Whilst the previous shots, once setup didn’t take many to get the right one in the bag, this one took loads, as there was a load of jelly shaped variables all moving around the frame randomly, so it was a case of persevering until I got the framing and position of the lead jelly fish in the preferred spot in the frame.

 

 

The Lions Share

 

 

The final shot in this example of close focus wide angle shooting is taken at the opposite end of the normal dive day from the last.

I love a dusk dive and the graduation over time from light to dark, and this picture was taken when the sun had well set, and it was essentially well into night dive territory.

As i'm sure you may be aware Lionfish which are very plentiful in the Red Sea where this was shot, are not hard subjects to find.
And will be drawn towards your focus light or torch.

This one hung around me using the light from my torch to hunt.
Shooting it side on meant that as there was very little background light, the background went pitch black at regular camera settings, that suited the correct foreground exposure.

Similar to examples earlier, I’ve used a smaller aperture around f16 to give sufficient depth of field, and at night or dusk this resulted in a black background.
I wanted a bit of blue in the background, but the only way to do this was to use the same positioning as in the shot of the jellies, and point the camera straight up towards the surface with the Lionfish between.

This presented a focussing dilemma, as to keep a bit of blue in the background at the small apertures I was using meant that in the gloom my camera was indicating around a 2 second exposure, yes that’s right a whole 2 seconds !

 

So how is the subject not all blurry then? Well it’s pretty straightforward really when you get a grasp of what is happening when you’re shooting with a strobe and this shot is an extreme example of that in action.
 

  Understanding exposure, time of day, and settings will come with practice especially if you try things in situations that you think may not be possible.
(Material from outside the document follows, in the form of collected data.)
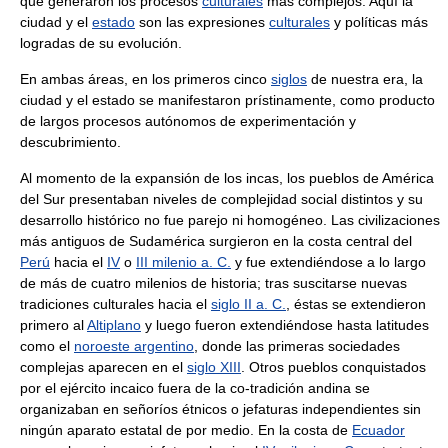
que generaron los procesos
culturales
más complejos. Aquí la
ciudad y el
estado
son las expresiones
culturales
y políticas más
logradas de su evolución.
En ambas áreas, en los primeros cinco
siglos
de nuestra era, la
ciudad y el estado se manifestaron prístinamente, como producto
de largos procesos autónomos de experimentación y
descubrimiento.
Al momento de la expansión de los incas, los pueblos de América
del Sur presentaban niveles de complejidad social distintos y su
desarrollo histórico no fue parejo ni homogéneo. Las civilizaciones
más antiguos de Sudamérica surgieron en la costa central del
Perú
hacia el
IV
o
III milenio a. C.
y fue extendiéndose a lo largo
de más de cuatro milenios de historia; tras suscitarse nuevas
tradiciones culturales hacia el
siglo II a. C.
, éstas se extendieron
primero al
Altiplano
y luego fueron extendiéndose hasta latitudes
como el
noroeste argentino
, donde las primeras sociedades
complejas aparecen en el
siglo XIII
. Otros pueblos conquistados
por el ejército incaico fuera de la co-tradición andina se
organizaban en señoríos étnicos o jefaturas independientes sin
ningún aparato estatal de por medio. En la costa de
Ecuador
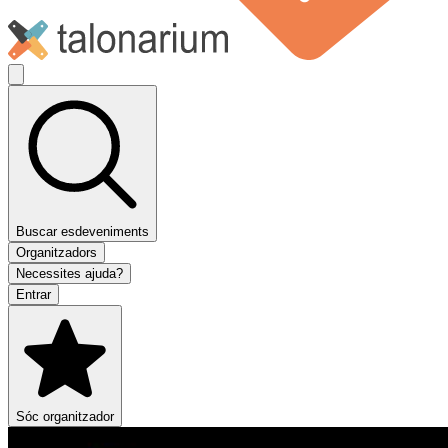
Buscar esdeveniments
Organitzadors
Necessites ajuda?
Entrar
Sóc organitzador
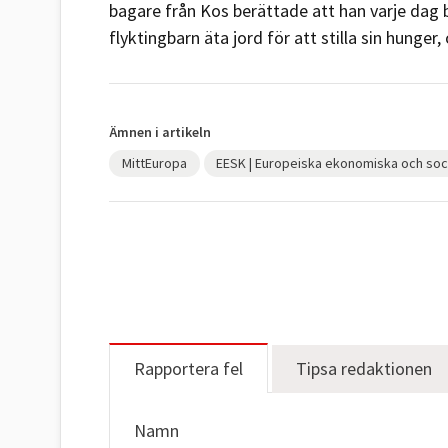
bagare från Kos berättade att han varje dag b
flyktingbarn äta jord för att stilla sin hunge
Ämnen i artikeln
MittEuropa
EESK | Europeiska ekonomiska och soc
Rapportera fel
Tipsa redaktionen
Namn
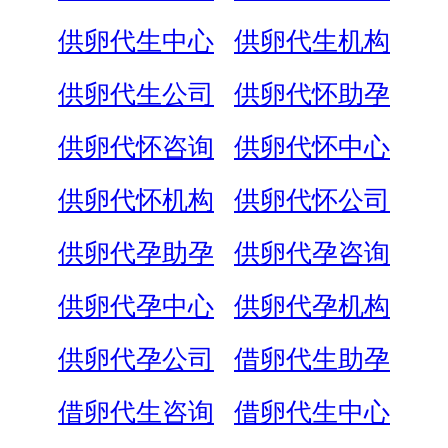
供卵代生中心
供卵代生机构
供卵代生公司
供卵代怀助孕
供卵代怀咨询
供卵代怀中心
供卵代怀机构
供卵代怀公司
供卵代孕助孕
供卵代孕咨询
供卵代孕中心
供卵代孕机构
供卵代孕公司
借卵代生助孕
借卵代生咨询
借卵代生中心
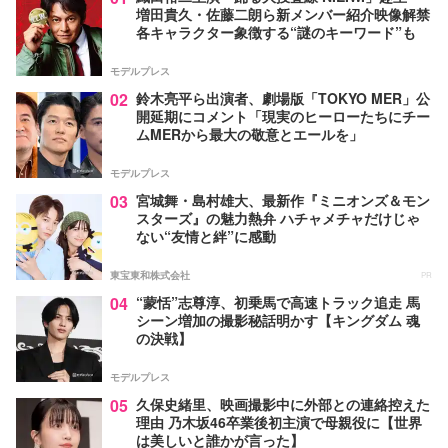
増田貴久・佐藤二朗ら新メンバー紹介映像解禁
各キャラクター象徴する“謎のキーワード”も
モデルプレス
02
鈴木亮平ら出演者、劇場版「TOKYO MER」公
開延期にコメント「現実のヒーローたちにチー
ムMERから最大の敬意とエールを」
モデルプレス
03
宮城舞・島村雄大、最新作『ミニオンズ＆モン
スターズ』の魅力熱弁 ハチャメチャだけじゃ
ない“友情と絆”に感動
東宝東和株式会社
PR
04
“蒙恬”志尊淳、初乗馬で高速トラック追走 馬
シーン増加の撮影秘話明かす【キングダム 魂
の決戦】
モデルプレス
05
久保史緒里、映画撮影中に外部との連絡控えた
理由 乃木坂46卒業後初主演で母親役に【世界
は美しいと誰かが言った】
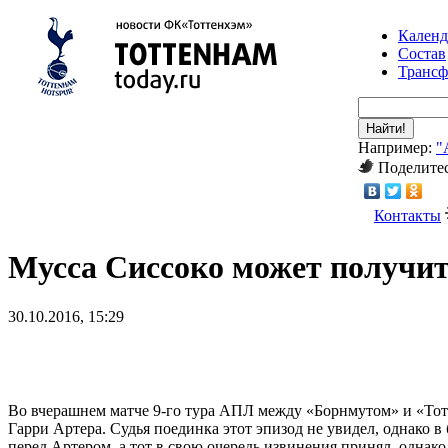
Календ
Состав
Транс
Найти!
Например:
"
Поделитес
Контакты
Мусса Сиссоко может получи
30.10.2016, 15:29
Во вчерашнем матче 9-го тура АПЛ между «Борнмутом» и «Тотт
Гарри Артера. Судья поединка этот эпизод не увидел, однако 
перед Артером, а тот в свою очередь извинения принял, однак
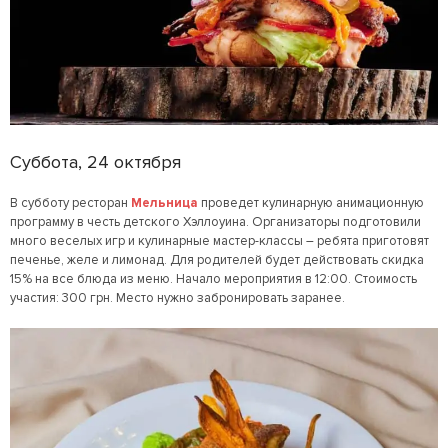
Суббота, 24 октября
В субботу ресторан
Мельница
проведет кулинарную анимационную
программу в честь детского Хэллоуина. Организаторы подготовили
много веселых игр и кулинарные мастер-классы – ребята приготовят
печенье, желе и лимонад. Для родителей будет действовать скидка
15% на все блюда из меню. Начало мероприятия в 12:00. Стоимость
участия: 300 грн. Место нужно забронировать заранее.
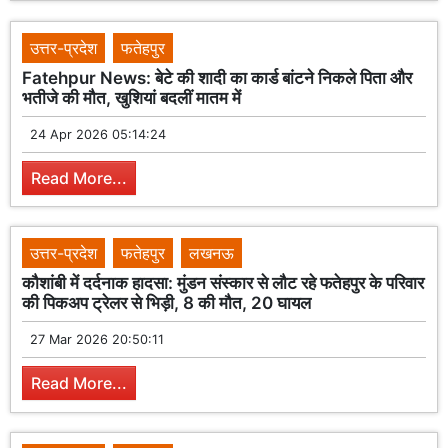
उत्तर-प्रदेश
फतेहपुर
Fatehpur News: बेटे की शादी का कार्ड बांटने निकले पिता और
भतीजे की मौत, खुशियां बदलीं मातम में
24 Apr 2026 05:14:24
Read More...
उत्तर-प्रदेश
फतेहपुर
लखनऊ
कौशांबी में दर्दनाक हादसा: मुंडन संस्कार से लौट रहे फतेहपुर के परिवार
की पिकअप ट्रेलर से भिड़ी, 8 की मौत, 20 घायल
27 Mar 2026 20:50:11
Read More...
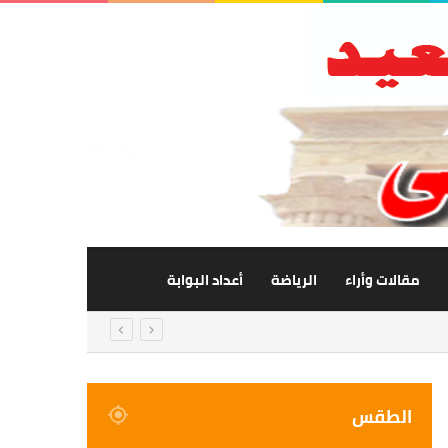
مقالات وأراء
الرياضة
أعداد البوابة
الطقس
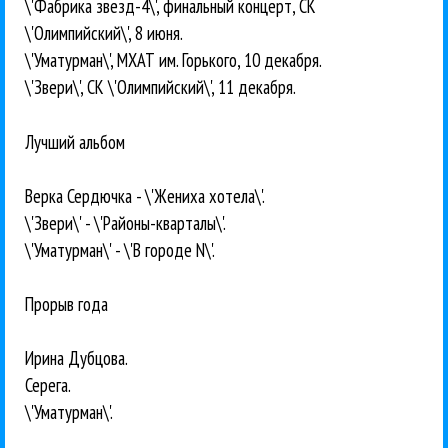
\'Фабрика звезд-4\', финальный концерт, СК
\'Олимпийский\', 8 июня.
\'Уматурман\', МХАТ им. Горького, 10 декабря.
\'Звери\', СК \'Олимпийский\', 11 декабря.
Лучший альбом
Верка Сердючка - \'Жениха хотела\'.
\'Звери\' - \'Районы-кварталы\'.
\'Уматурман\' - \'В городе N\'.
Прорыв года
Ирина Дубцова.
Серега.
\'Уматурман\'.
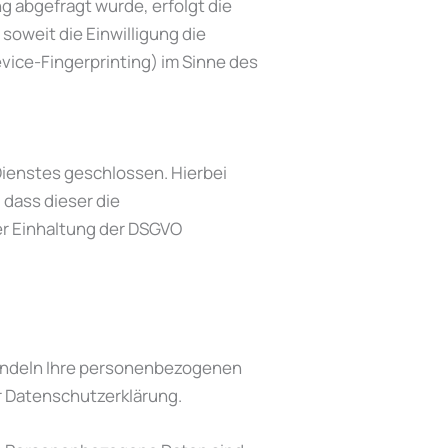
g abgefragt wurde, erfolgt die
 soweit die Einwilligung die
evice-Fingerprinting) im Sinne des
ienstes geschlossen. Hierbei
 dass dieser die
r Einhaltung der DSGVO
handeln Ihre personenbezogenen
r Datenschutzerklärung.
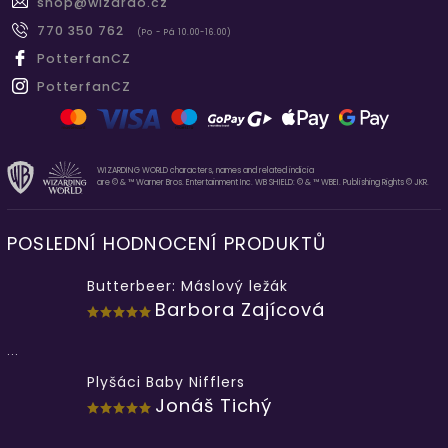
shop
@
wizardo.cz
770 350 762
(Po - Pá 10.00-16.00)
PotterfanCZ
PotterfanCZ
WIZARDING WORLD characters, names and related indicia
are © & ™ Warner Bros. Entertainment Inc. WB SHIELD: © & ™ WBEI. Publishing Rights © JKR.
POSLEDNÍ HODNOCENÍ PRODUKTŮ
Butterbeer: Máslový ležák
Barbora Zajícová
...
Plyšáci Baby Nifflers
Jonáš Tichý
...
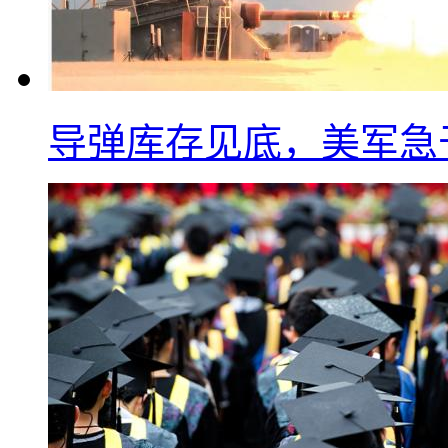
导弹库存见底，美军急于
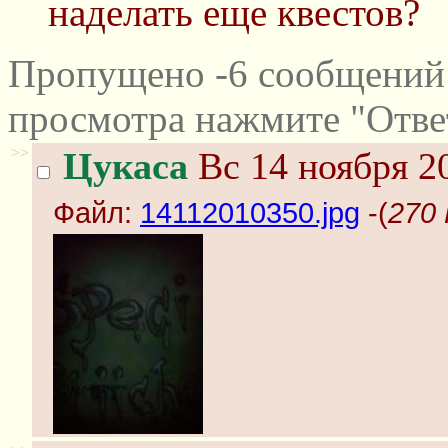
наделать еще квестов?
Пропущено -6 сообщений 
просмотра нажмите "Отве
>>
Цукаса
Вс 14 ноября 2
Файл:
14112010350.jpg
-(
270 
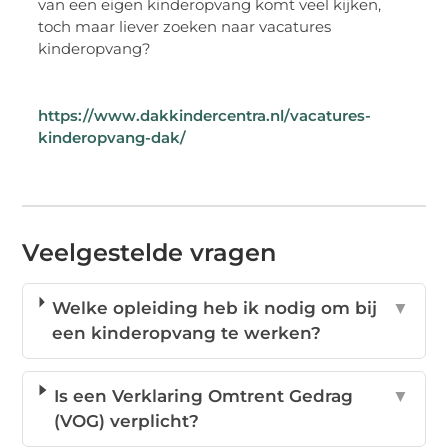
van een eigen kinderopvang komt veel kijken,
toch maar liever zoeken naar vacatures
kinderopvang?
https://www.dakkindercentra.nl/vacatures-
kinderopvang-dak/
Veelgestelde vragen
Welke opleiding heb ik nodig om bij
▼
een kinderopvang te werken?
Is een Verklaring Omtrent Gedrag
▼
(VOG) verplicht?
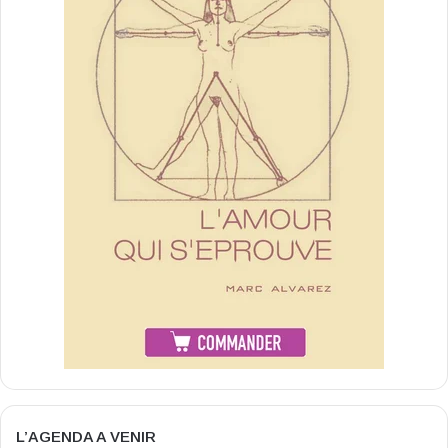
L’AGENDA A VENIR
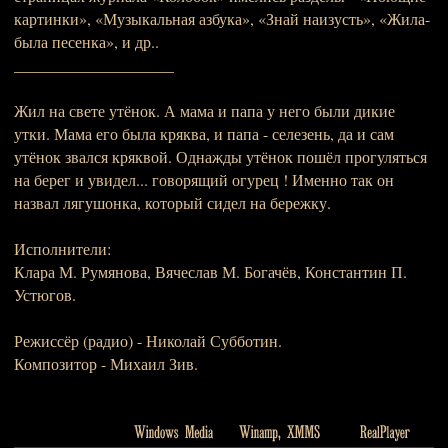
картинки», «Музыкальная азбука», «Знай наизусть», «Жила-
была песенка», и др..
____________________
Жил на свете утёнок. А мама и папа у него были дикие
утки. Мама его была кряква, и папа - селезень, да и сам
утёнок звался кряквой. Однажды утёнок пошёл прогуляться
на берег и увидел... говорящий огурец ! Именно так он
назвал лягушонка, который сидел на бережку.
Исполнители:
Клара М. Румянова, Вячеслав М. Богачёв, Константин П.
Устюгов.
Режиссёр (радио) - Николай Субботин.
Композитор - Михаил Зив.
What’s the worst that can happen?

Understanding exposure, time of day, and settings will come with practice especially if you try things in situations that you think may not be possible. What’s the worst that can happen?

 

Your strobe or flash, is providing a very bright but more importantly brief burst of light.
This is what is freezing the subject against the dark blue, black background.
And as long as you keep relatively still across the duration of a shot like this with an indistinct background, then the subject will be frozen by the foreword burst of light, any motion blur completely lost to underexposure.

So there’s often a way round a difficult situation, and if you don’t try these things you won’t find out.

 

Summary

 

Shooting close focus wide angle with your fisheye lens is very rewarding when it all works out, and it is a very good exercise in getting to grips with things like the exposure triangle, and utilising the camera controls to your advantage rather than being at the mercy of them.

Effectively mixing strobe and available light to your taste.

You’ll really feel a sense of satisfaction when you get to grips with shooting situations that push you and your cameras boundaries, and will progress still higher up the learning curve.